60. In the United States today, the suicide rate is highest for which of the following?

a. white males

b. African American males

c. white females

d. African American females

(REMEMBER; answer: a; page 5)

61. Because there is more social isolation in rural areas of the United States than in urban areas, we would expect suicide rates to be

a. higher in urban areas.

b. higher in rural areas.

c. high in both urban and rural areas.

d. low in both urban and rural areas.

(ANALYZE; answer: b; page 5)

62. Sociologists use the term “social marginality” to refer to

a. people who have little understanding of sociology.

b. people who have special social skills.

c. people who are defined by others as an “outsider.”

d. people who are especially sensitive about their family background.

(REMEMBER; answer: c; page 5)

63. If marginality encourages sociological thinking, we would expect people in which category listed below to make the most use of the sociological perspective?

a. the wealthy

b. disabled persons or people who are a racial minority

c. politicians

d. the middle class

(ANALYZE; answer: b; page 5)

64. Following the thinking of C. Wright Mills, we would expect the sociological imagination to be more widespread in a population

a. during times of peace and prosperity.

b. among the very rich.

c. among very religious people.

d. during times of social crisis.

(UNDERSTAND; answer: d; page 6)

65. C. Wright Mills claimed that the “sociological imagination” transformed

a. common sense into laws of society.

b. people into supporters of the status quo.

c. personal problems into public issues.

d. scientific research into common sense.

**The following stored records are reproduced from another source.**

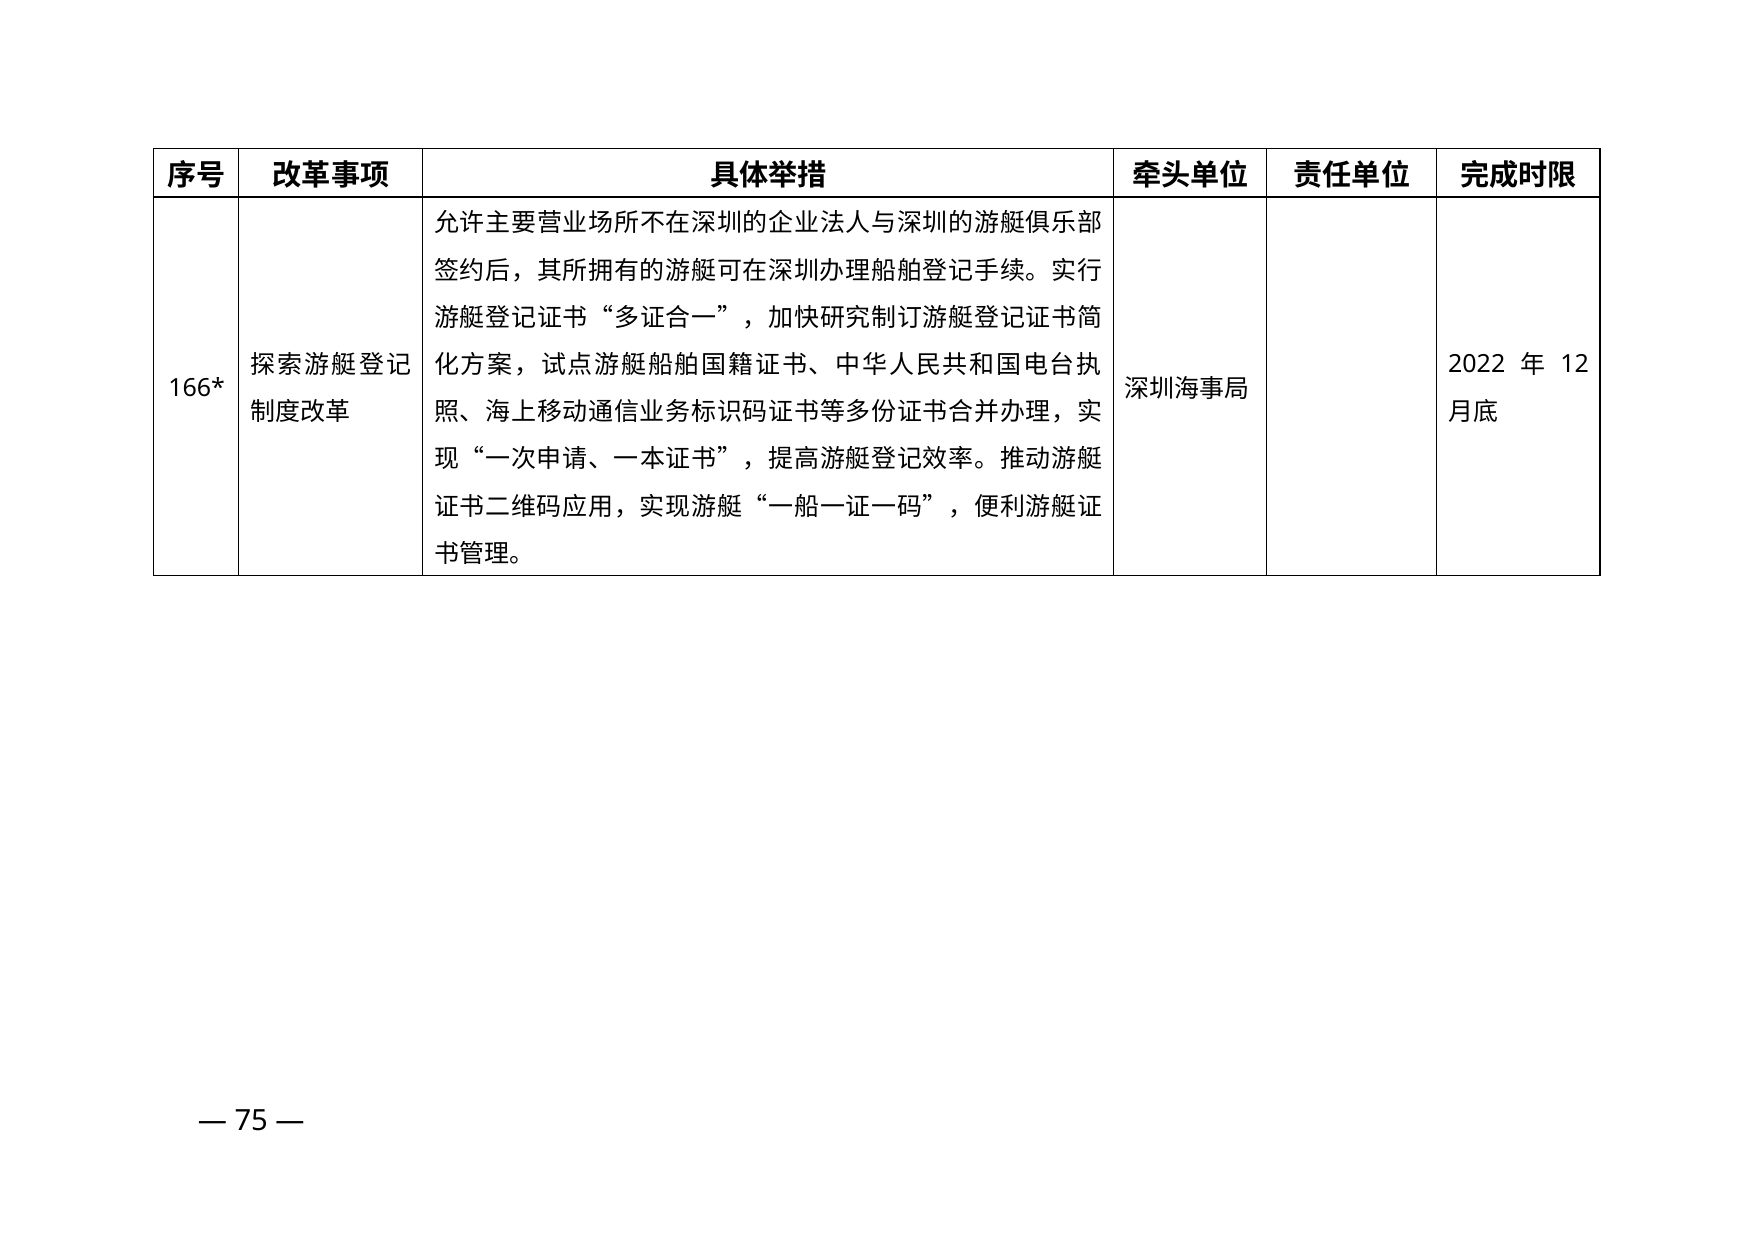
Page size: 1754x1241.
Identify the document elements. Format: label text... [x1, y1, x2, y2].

table_header 责任单位 [1267, 149, 1436, 196]
table_cell [1267, 198, 1436, 575]
table_cell 深圳海事局 [1114, 198, 1266, 575]
table_header 具体举措 [423, 149, 1113, 196]
table_header 序号 [154, 149, 238, 196]
table_cell 166* [154, 198, 238, 575]
table_header 完成时限 [1437, 149, 1599, 196]
table_header 牵头单位 [1114, 149, 1266, 196]
table_cell 探索游艇登记制度改革 [239, 198, 422, 575]
table_header 改革事项 [239, 149, 422, 196]
table_cell 允许主要营业场所不在深圳的企业法人与深圳的游艇俱乐部签约后，其所拥有的游艇可在深圳办理船舶登记手续。实行游艇登记证书“多证合一”，加快研究制订游艇登记证书简化方案，试点游艇船舶国籍证书、中华人民共和国电台执照、海上移动通信业务标识码证书等多份证书合并办理，实现“一次申请、一本证书”，提高游艇登记效率。推动游艇证书二维码应用，实现游艇“一船一证一码”，便利游艇证书管理。 [423, 198, 1113, 575]
table_cell 2022年12月底 [1437, 198, 1599, 575]
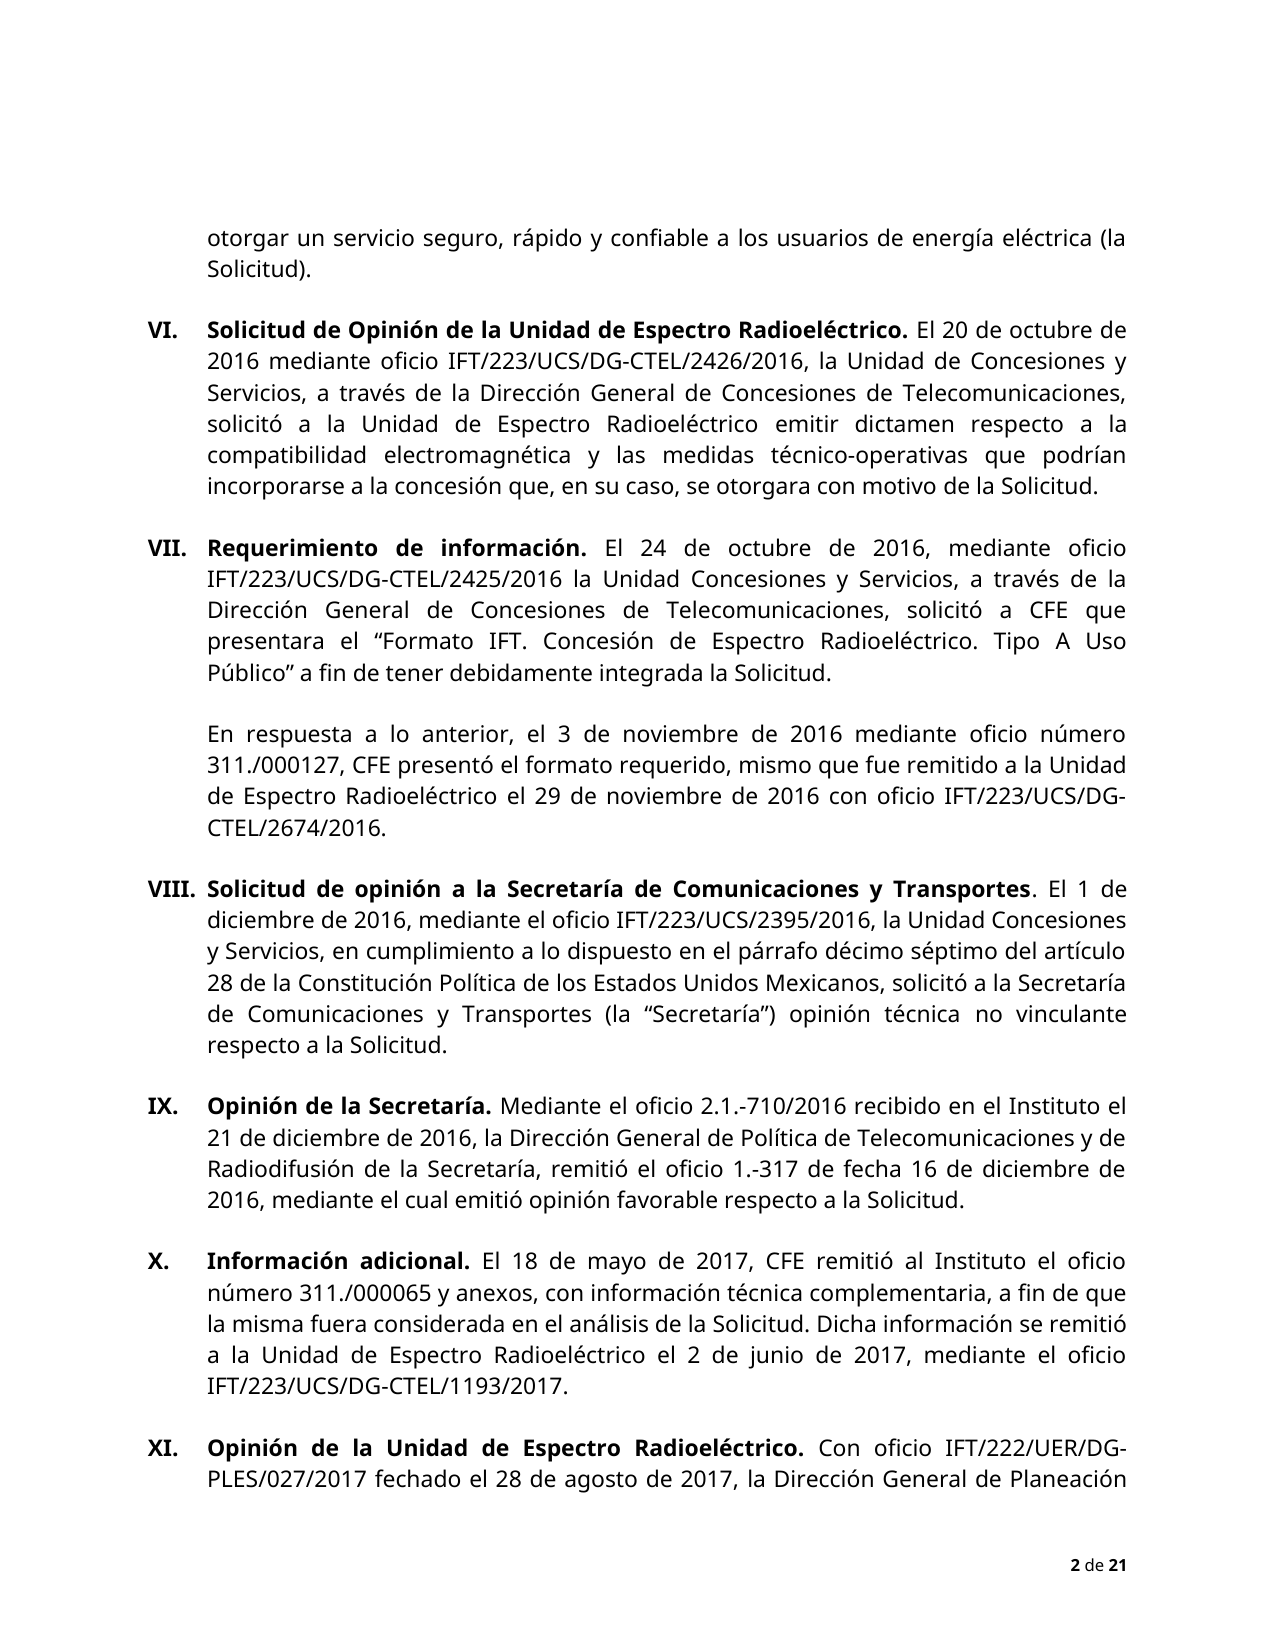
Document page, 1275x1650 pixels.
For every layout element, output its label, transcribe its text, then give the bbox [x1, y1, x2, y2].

(UNDERSTAND; answer: c; page 7)

66. The United States falls within which category of the world’s nations?

a. low-income nations

b. middle-income nations

c. high-income nations

d. None of the above is correct.

(REMEMBER; answer: c; page 6)

67. Which of the following categories contains countries in which average income is typical for the world as a whole and in which people are as likely to live in a rural area as in an urban area?

a. low-income nations

b. middle-income nations

c. high-income nations

d. None of the above is correct.

(UNDERSTAND; answer: b; page 6)

68. The nations of Western Europe, Israel, Japan, and Australia fall into which of the following categories of countries?